PROVIDED PASSAGE:
The high field superconducting magnet team of the Institute of High Energy Physics and the advanced superconductor team of the Institute of Electrical Engineering published their latest cooperative achievements on Feb. 2. The study, entitled "First performance test of the iron-based superconducting racetrack coils at 10 T,” was published in Superconductor Science and Technology (SUST).

Based on 100-meter-long 7-filamentary Ba122 iron-based superconductors (IBS), two racetrack coils were fabricated and tested at up to 7.5 T and 10 T, respectively. The highest quench current reached 86.7% of Ic of the short sample at 10 T, and 81.25% of the quench current under self-field.

The results show that the high field performance of the IBS racetrack coils is less dependent on the background field strength compared with other practical superconducting materials, which is similar to the IBS solenoid coils tested previously at 24 T. This shows that IBS can be a promising candidate material for high field magnet applications. It represents a new milestone since the first 100-meter-long IBS conductor was developed in 2016 and the performance test of the IBS solenoid coils at 24 T was conducted in 2019.

EXCERPTED RECORDS:

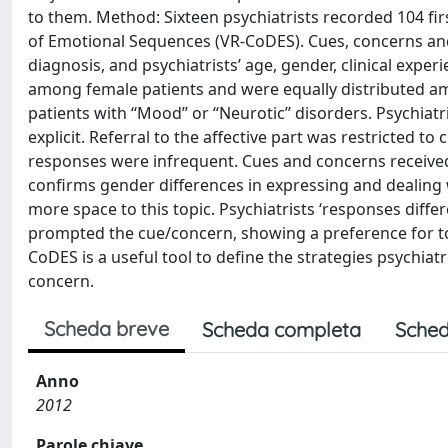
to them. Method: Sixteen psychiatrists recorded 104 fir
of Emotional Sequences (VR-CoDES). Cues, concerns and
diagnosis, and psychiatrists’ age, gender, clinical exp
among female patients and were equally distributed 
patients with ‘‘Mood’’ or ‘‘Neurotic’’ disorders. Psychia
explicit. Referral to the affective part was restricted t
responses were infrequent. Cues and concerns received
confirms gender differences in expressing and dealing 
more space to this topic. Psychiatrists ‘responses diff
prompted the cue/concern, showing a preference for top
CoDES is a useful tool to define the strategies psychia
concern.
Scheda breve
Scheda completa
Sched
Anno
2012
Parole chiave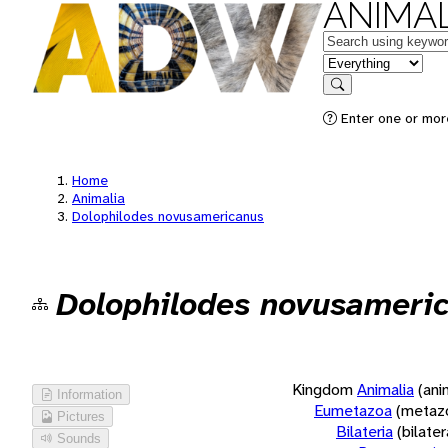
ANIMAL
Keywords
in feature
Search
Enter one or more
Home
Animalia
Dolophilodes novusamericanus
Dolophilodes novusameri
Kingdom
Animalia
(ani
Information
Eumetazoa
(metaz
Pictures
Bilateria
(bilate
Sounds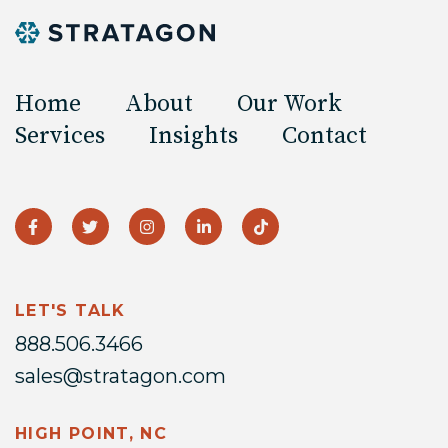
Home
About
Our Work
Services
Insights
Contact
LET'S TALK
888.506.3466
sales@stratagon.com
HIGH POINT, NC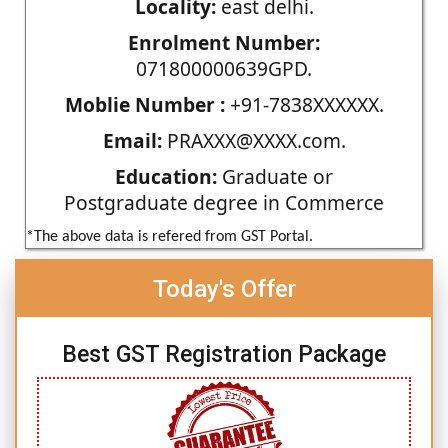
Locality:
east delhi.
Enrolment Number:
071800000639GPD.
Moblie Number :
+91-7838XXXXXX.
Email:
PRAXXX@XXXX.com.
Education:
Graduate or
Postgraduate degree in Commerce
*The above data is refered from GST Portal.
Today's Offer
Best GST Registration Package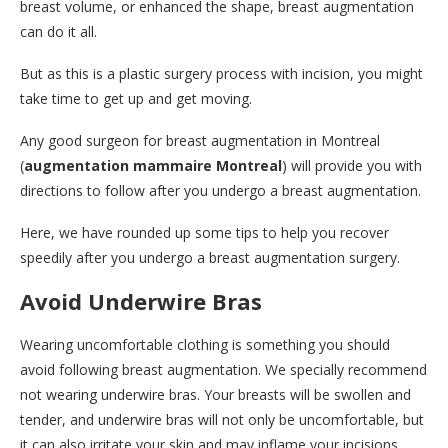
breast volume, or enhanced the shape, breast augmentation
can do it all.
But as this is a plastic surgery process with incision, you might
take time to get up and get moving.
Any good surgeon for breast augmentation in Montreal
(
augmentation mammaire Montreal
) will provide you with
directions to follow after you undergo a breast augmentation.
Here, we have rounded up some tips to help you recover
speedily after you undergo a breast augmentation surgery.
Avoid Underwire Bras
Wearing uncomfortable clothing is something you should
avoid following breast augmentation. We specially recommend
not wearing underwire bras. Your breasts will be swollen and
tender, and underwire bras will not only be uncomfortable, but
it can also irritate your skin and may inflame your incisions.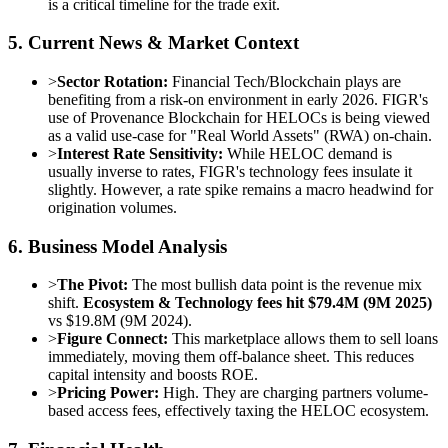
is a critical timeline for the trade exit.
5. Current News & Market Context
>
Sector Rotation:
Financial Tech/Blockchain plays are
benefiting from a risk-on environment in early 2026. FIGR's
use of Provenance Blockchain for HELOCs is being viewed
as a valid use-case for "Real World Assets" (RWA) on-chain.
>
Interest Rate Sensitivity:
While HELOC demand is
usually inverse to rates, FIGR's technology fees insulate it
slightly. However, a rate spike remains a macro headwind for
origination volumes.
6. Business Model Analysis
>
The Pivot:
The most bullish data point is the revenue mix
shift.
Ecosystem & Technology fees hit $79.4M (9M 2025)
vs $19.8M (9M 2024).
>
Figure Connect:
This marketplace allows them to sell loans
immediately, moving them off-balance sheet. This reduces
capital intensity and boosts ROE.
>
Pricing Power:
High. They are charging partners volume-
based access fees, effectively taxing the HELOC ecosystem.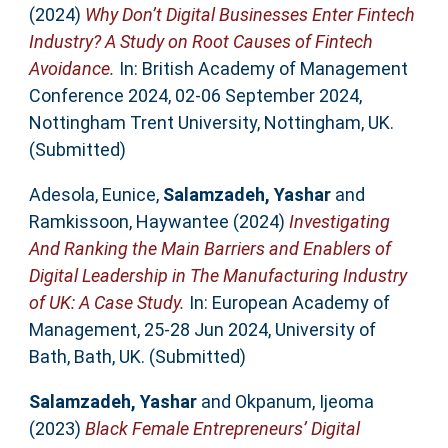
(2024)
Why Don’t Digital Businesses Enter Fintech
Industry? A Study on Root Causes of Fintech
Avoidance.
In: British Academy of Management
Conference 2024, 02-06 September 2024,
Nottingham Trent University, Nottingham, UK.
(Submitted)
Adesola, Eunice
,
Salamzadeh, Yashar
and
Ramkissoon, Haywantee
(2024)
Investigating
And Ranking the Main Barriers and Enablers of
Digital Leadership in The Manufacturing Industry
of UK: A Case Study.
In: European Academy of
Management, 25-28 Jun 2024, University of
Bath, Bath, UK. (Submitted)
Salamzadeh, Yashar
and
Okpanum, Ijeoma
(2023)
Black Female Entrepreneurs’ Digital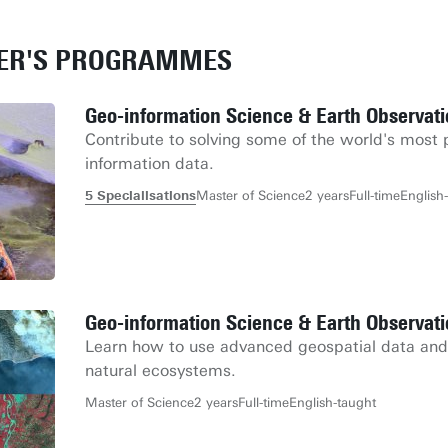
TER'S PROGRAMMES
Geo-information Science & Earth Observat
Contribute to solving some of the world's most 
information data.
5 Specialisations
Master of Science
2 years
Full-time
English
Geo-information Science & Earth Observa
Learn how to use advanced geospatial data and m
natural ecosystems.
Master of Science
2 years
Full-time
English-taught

EXERCISE INSTRUCTIONS: Reproduce the article on the iron-based superconducting racetrack coil tests in full, word for word.

SOLUTION TO THE EXERCISE:
The high field superconducting magnet team of the Institute of High Energy Physics and the advanced superconductor team of the Institute of Electrical Engineering published their latest cooperative achievements on Feb. 2. The study, entitled "First performance test of the iron-based superconducting racetrack coils at 10 T,” was published in Superconductor Science and Technology (SUST).

Based on 100-meter-long 7-filamentary Ba122 iron-based superconductors (IBS), two racetrack coils were fabricated and tested at up to 7.5 T and 10 T, respectively. The highest quench current reached 86.7% of Ic of the short sample at 10 T, and 81.25% of the quench current under self-field.

The results show that the high field performance of the IBS racetrack coils is less dependent on the background field strength compared with other practical superconducting materials, which is similar to the IBS solenoid coils tested previously at 24 T. This shows that IBS can be a promising candidate material for high field magnet applications. It represents a new milestone since the first 100-meter-long IBS conductor was developed in 2016 and the performance test of the IBS solenoid coils at 24 T was conducted in 2019.